NASHVILLE, Tennessee (AFP) — The US government would snap up 300 billion dollars of bad home loans, Republican John McCain vowed Tuesday unveiling a new plan to help struggling homeowners if he is elected president.
"People are no longer able to afford their mortgage payments," said McCain as he laid out what he billed as an original proposal for addressing the grassroots impact of the Wall Street credit crisis.
"As president of the United States, I would order the secretary of the treasury to immediately buy up the bad home loan mortgages in America and renegotiate at the new value of those homes, at the diminished value of those homes," he said.
Doing so would enable struggling homeowners to meet their mortgage payments and stay in their homes, he told the second of three presidential debates with Democratic rival Barack Obama.
"Is it expensive? Yes," he said. "But we all know, my friends, that until we stabilize home values in America, we're never going to start turning around and creating jobs and fixing our economy.
"We've got to give some trust and confidence back to America. I know how to do that, my friends, and it's my proposal. It's not Senator Obama's proposal. It's not President Bush's proposal.
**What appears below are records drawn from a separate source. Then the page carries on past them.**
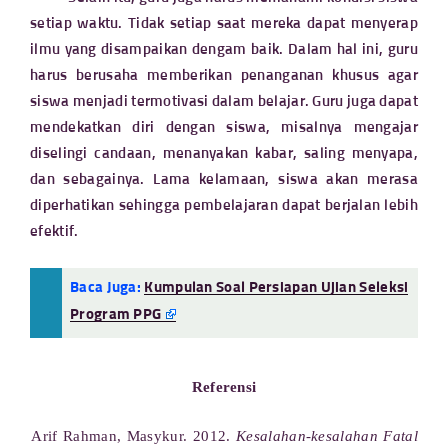
setiap waktu. Tidak setiap saat mereka dapat menyerap
ilmu yang disampaikan dengam baik. Dalam hal ini, guru
harus berusaha memberikan penanganan khusus agar
siswa menjadi termotivasi dalam belajar. Guru juga dapat
mendekatkan diri dengan siswa, misalnya mengajar
diselingi candaan, menanyakan kabar, saling menyapa,
dan sebagainya. Lama kelamaan, siswa akan merasa
diperhatikan sehingga pembelajaran dapat berjalan lebih
efektif.
Baca Juga:
Kumpulan Soal Persiapan Ujian Seleksi
Program PPG
Referensi
Arif Rahman, Masykur. 2012.
Kesalahan-kesalahan Fatal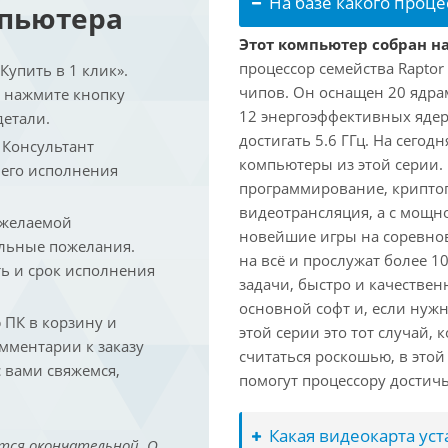
На базе какого проце
мпьютера
Этот компьютер собран на
процессор семейства Raptor
упить в 1 клик».
чипов. Он оснащен 20 ядра
и нажмите кнопку
12 энергоэффективных ядер
детали.
достигать 5.6 ГГц. На сегод
. Консультант
компьютеры из этой серии.
 его исполнения
программирование, криптог
видеотрансляция, а с мощ
 желаемой
новейшие игры на соревно
льные пожелания.
на всё и прослужат более 
ть и срок исполнения
задачи, быстро и качествен
основной софт и, если нужн
ПК в корзину и
этой серии это тот случай,
омментарии к заказу
считаться роскошью, в это
 вами свяжемся,
помогут процессору достич
Какая видеокарта ус
тся окончательной. О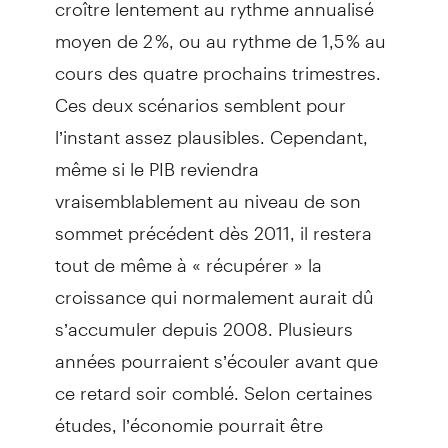
croître lentement au rythme annualisé
moyen de 2 %, ou au rythme de 1,5 % au
cours des quatre prochains trimestres.
Ces deux scénarios semblent pour
l’instant assez plausibles. Cependant,
même si le PIB reviendra
vraisemblablement au niveau de son
sommet précédent dès 2011, il restera
tout de même à « récupérer » la
croissance qui normalement aurait dû
s’accumuler depuis 2008. Plusieurs
années pourraient s’écouler avant que
ce retard soir comblé. Selon certaines
études, l’économie pourrait être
I know how to get America working again."
In a statement issued minutes after McCain spoke, his campaign said the "McCain Resurgence Plan" -- as it branded the proposal -- would purchase mortgages directly from homeowners and mortgage servicers, and replace them with fixed-rate mortgages.
Such mortgages would enable families to stay in their homes, it said.
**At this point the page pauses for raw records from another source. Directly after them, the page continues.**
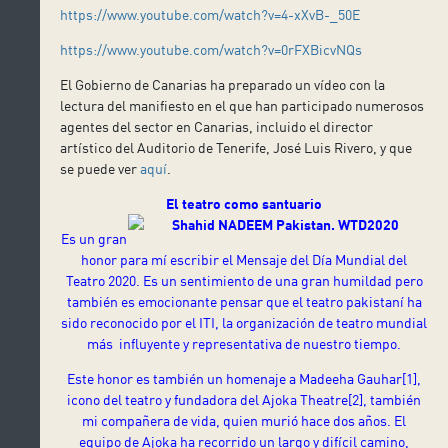
https://www.youtube.com/watch?v=4-xXvB-_50E
https://www.youtube.com/watch?v=0rFXBicvNQs
El Gobierno de Canarias ha preparado un vídeo con la
lectura del manifiesto en el que han participado numerosos
agentes del sector en Canarias, incluido el director
artístico del Auditorio de Tenerife, José Luis Rivero, y que
se puede ver
aquí
.
El teatro como santuario
Es un gran
honor para mí escribir el Mensaje del Día Mundial del
Teatro 2020. Es un sentimiento de una gran humildad pero
también es emocionante pensar que el teatro pakistaní ha
sido reconocido por el ITI, la organización de teatro mundial
más influyente y representativa de nuestro tiempo.
Este honor es también un homenaje a Madeeha Gauhar
[1]
,
icono del teatro y fundadora del Ajoka Theatre
[2]
, también
mi compañera de vida, quien murió hace dos años. El
equipo de Ajoka ha recorrido un largo y difícil camino,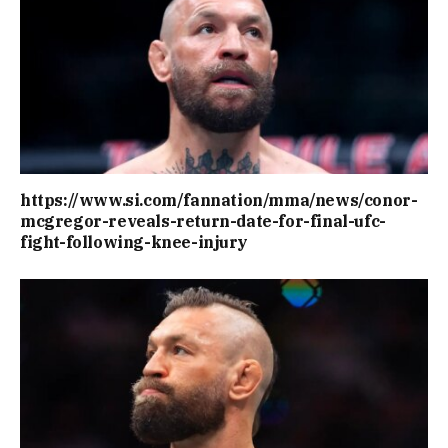
https://www.si.com/fannation/mma/news/conor-
mcgregor-reveals-return-date-for-final-ufc-
fight-following-knee-injury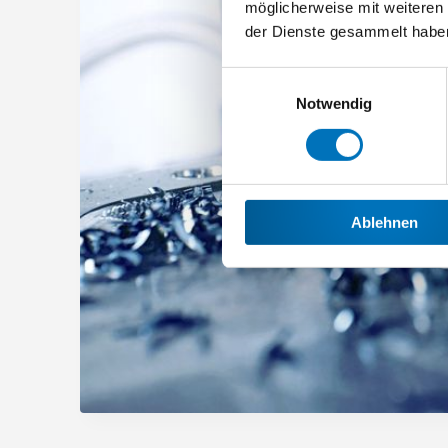
möglicherweise mit weiteren
der Dienste gesammelt habe
Einwilligungsauswahl
Notwendig
Ablehnen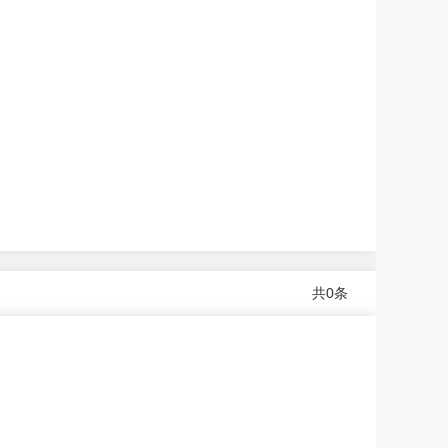
共
0
条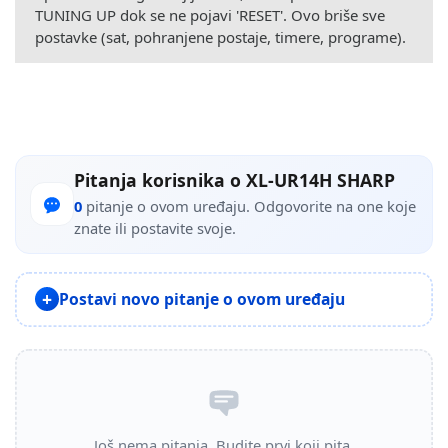
TUNING UP dok se ne pojavi 'RESET'. Ovo briše sve
postavke (sat, pohranjene postaje, timere, programe).
Pitanja korisnika o XL-UR14H SHARP
0
pitanje o ovom uređaju. Odgovorite na one koje
znate ili postavite svoje.
Postavi novo pitanje o ovom uređaju
Još nema pitanja. Budite prvi koji pita.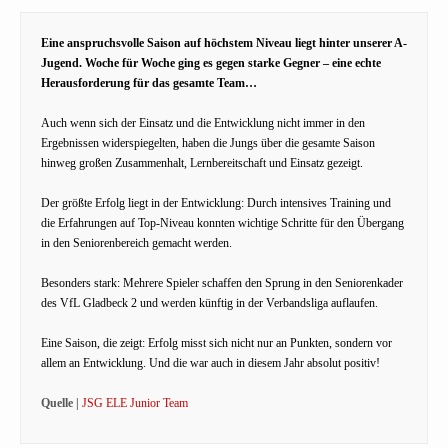
Eine anspruchsvolle Saison auf höchstem Niveau liegt hinter unserer A-
Jugend. Woche für Woche ging es gegen starke Gegner – eine echte
Herausforderung für das gesamte Team…
Auch wenn sich der Einsatz und die Entwicklung nicht immer in den
Ergebnissen widerspiegelten, haben die Jungs über die gesamte Saison
hinweg großen Zusammenhalt, Lernbereitschaft und Einsatz gezeigt.
Der größte Erfolg liegt in der Entwicklung: Durch intensives Training und
die Erfahrungen auf Top-Niveau konnten wichtige Schritte für den Übergang
in den Seniorenbereich gemacht werden.
Besonders stark: Mehrere Spieler schaffen den Sprung in den Seniorenkader
des VfL Gladbeck 2 und werden künftig in der Verbandsliga auflaufen.
Eine Saison, die zeigt: Erfolg misst sich nicht nur an Punkten, sondern vor
allem an Entwicklung. Und die war auch in diesem Jahr absolut positiv!
Quelle |
JSG ELE Junior Team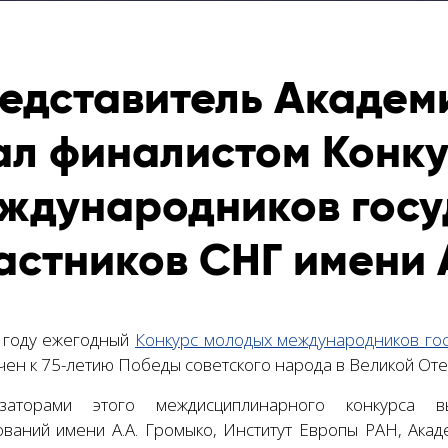
едставитель Академ
ал финалистом Конк
ждународников госу
астников СНГ имени 
 году ежегодный
Конкурс молодых международников гос
чен к 75-летию Победы советского народа в Великой От
изаторами этого междисциплинарного конкурса вы
ований имени А.А. Громыко, Институт Европы РАН, Ака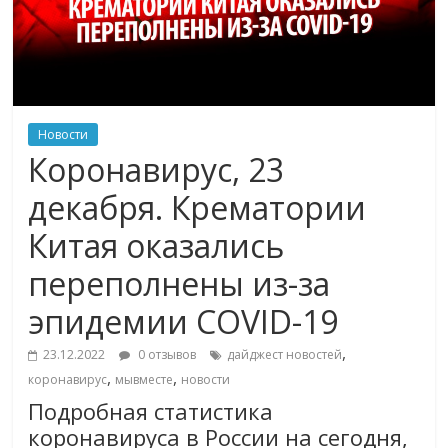
Новости
Коронавирус, 23
декабря. Крематории
Китая оказались
переполнены из-за
эпидемии COVID-19
,
23.12.2022
0 отзывов
дайджест новостей
,
,
коронавирус
мывместе
новости
Подробная статистика
коронавируса в России на сегодня,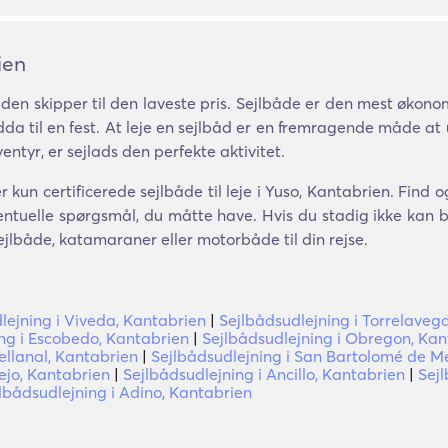
ien
den skipper til den laveste pris. Sejlbåde er den mest økonom
dda til en fest. At leje en sejlbåd er en fremragende måde a
ventyr, er sejlads den perfekte aktivitet.
kun certificerede sejlbåde til leje i Yuso, Kantabrien. Find 
ntuelle spørgsmål, du måtte have. Hvis du stadig ikke kan bes
ejlbåde, katamaraner eller motorbåde til din rejse.
lejning i Viveda, Kantabrien
|
Sejlbådsudlejning i Torrelaveg
ng i Escobedo, Kantabrien
|
Sejlbådsudlejning i Obregon, Kan
vellanal, Kantabrien
|
Sejlbådsudlejning i San Bartolomé de M
ejo, Kantabrien
|
Sejlbådsudlejning i Ancillo, Kantabrien
|
Sejl
lbådsudlejning i Adino, Kantabrien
"By purchasing the existing, failing mortgages the McCain Resurgence Plan will eliminate uncertainty over defaults, support the value of mortgage-backed derivatives and alleviate risks that are freezing financial markets," it said.
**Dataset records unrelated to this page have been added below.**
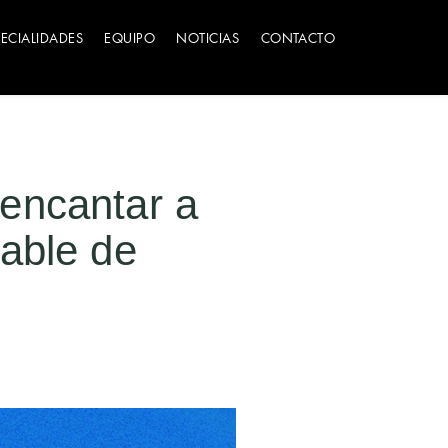
PECIALIDADES
EQUIPO
NOTICIAS
CONTACTO
encantar a
able de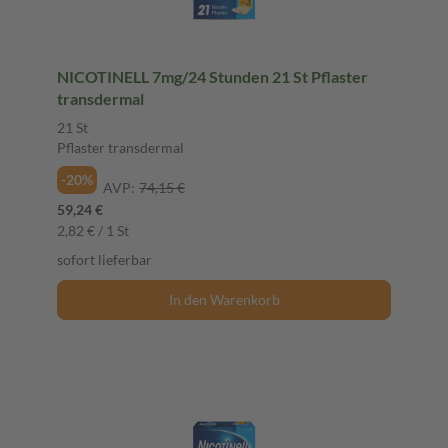
NICOTINELL 7mg/24 Stunden 21 St Pflaster
transdermal
21 St
Pflaster transdermal
-20%
AVP:
74,15 €
59,24 €
2,82 € / 1 St
sofort lieferbar
In den Warenkorb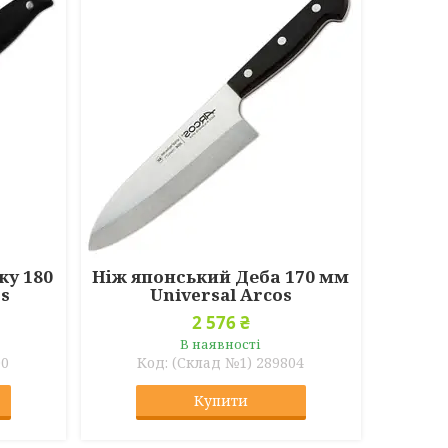
ку 180
Ніж японський Деба 170 мм
s
Universal Arcos
2 576 ₴
В наявності
00
(Склад №1) 289804
Купити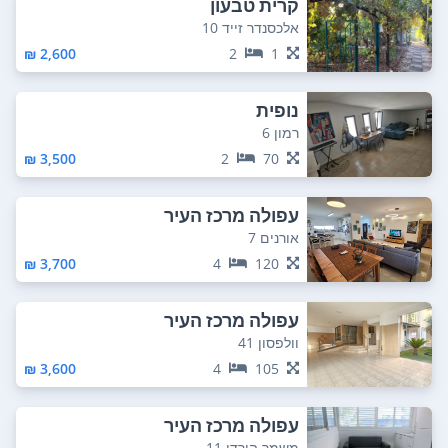
קרית טבעון
אלכסנדר זייד 10
2,600 ₪
2
1
נופית
רמון 6
3,500 ₪
2
70
עפולה מרכז העיר
אורנים 7
3,700 ₪
4
120
עפולה מרכז העיר
וולפסון 41
3,600 ₪
4
105
עפולה מרכז העיר
משמר הירדן 11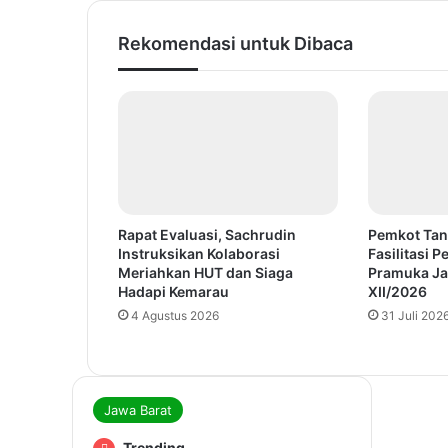
Rekomendasi untuk Dibaca
Rapat Evaluasi, Sachrudin
Pemkot Tan
Instruksikan Kolaborasi
Fasilitasi 
Meriahkan HUT dan Siaga
Pramuka Ja
Hadapi Kemarau
XII/2026
4 Agustus 2026
31 Juli 202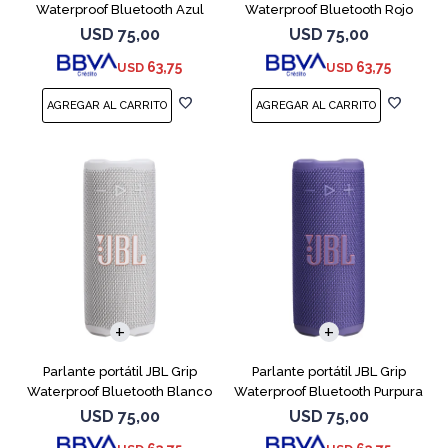
Waterproof Bluetooth Azul
Waterproof Bluetooth Rojo
USD
75,00
USD
75,00
63,75
63,75
USD
USD
Parlante portátil JBL Grip
Parlante portátil JBL Grip
Waterproof Bluetooth Blanco
Waterproof Bluetooth Purpura
USD
75,00
USD
75,00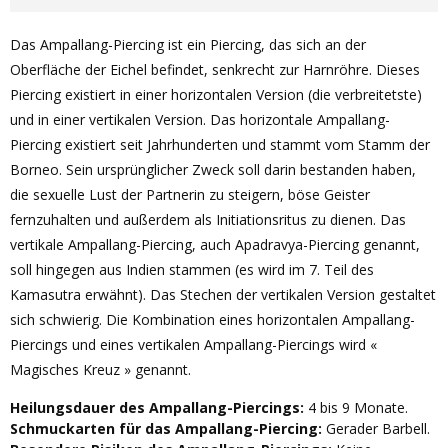
Das Ampallang-Piercing ist ein Piercing, das sich an der
Oberfläche der Eichel befindet, senkrecht zur Harnröhre. Dieses
Piercing existiert in einer horizontalen Version (die verbreitetste)
und in einer vertikalen Version. Das horizontale Ampallang-
Piercing existiert seit Jahrhunderten und stammt vom Stamm der
Borneo. Sein ursprünglicher Zweck soll darin bestanden haben,
die sexuelle Lust der Partnerin zu steigern, böse Geister
fernzuhalten und außerdem als Initiationsritus zu dienen. Das
vertikale Ampallang-Piercing, auch Apadravya-Piercing genannt,
soll hingegen aus Indien stammen (es wird im 7. Teil des
Kamasutra erwähnt). Das Stechen der vertikalen Version gestaltet
sich schwierig. Die Kombination eines horizontalen Ampallang-
Piercings und eines vertikalen Ampallang-Piercings wird «
Magisches Kreuz » genannt.
Heilungsdauer des Ampallang-Piercings:
4 bis 9 Monate.
Schmuckarten für das Ampallang-Piercing:
Gerader Barbell.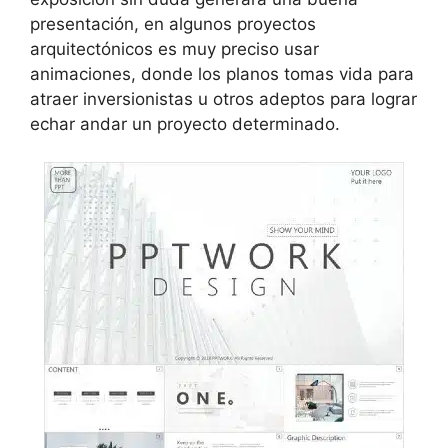
presentación, en algunos proyectos
arquitectónicos es muy preciso usar
animaciones, donde los planos tomas vida para
atraer inversionistas u otros adeptos para lograr
echar andar un proyecto determinado.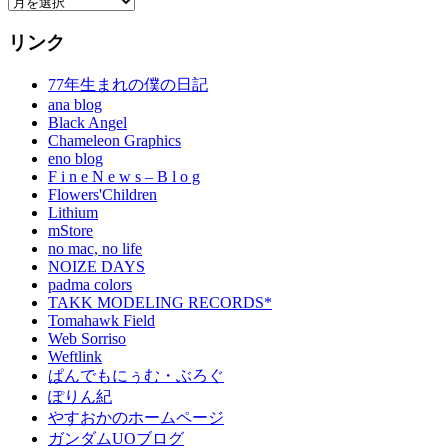
リンク
77年生まれの僕の日記
ana blog
Black Angel
Chameleon Graphics
eno blog
F i n e N e w s – B l o g
Flowers'Children
Lithium
mStore
no mac, no life
NOIZE DAYS
padma colors
TAKK MODELING RECORDS*
Tomahawk Field
Web Sorriso
Weftlink
ぱんでもにぅむ・ぶろぐ
ぽりん紀
やすおかのホームページ
ガンダムUOブログ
"The direct cost of this plan would be roughly 300 billion dollars because the purchase of mortgages would relieve homeowners of 'negative equity' in some homes," it said.
The McCain plan would be available to mortgage holders who are living in the house as a primary residence, and who can prove their creditworthiness at the time of the original loan.
It suggested that the funds laid out in the 700-billion dollar Wall Street bailout plan approved by Congress on Friday could be used for this plan.
"Indeed by stabilizing mortgages it will likely be possible to avoid some purposes previously assumed needed in that bill," the McCain campaign said.
Global markets have gone into freefall triggered by the banks' over-exposure to the US subprime mortgage crisis which has saddled financial institutions with mountains of toxic loans.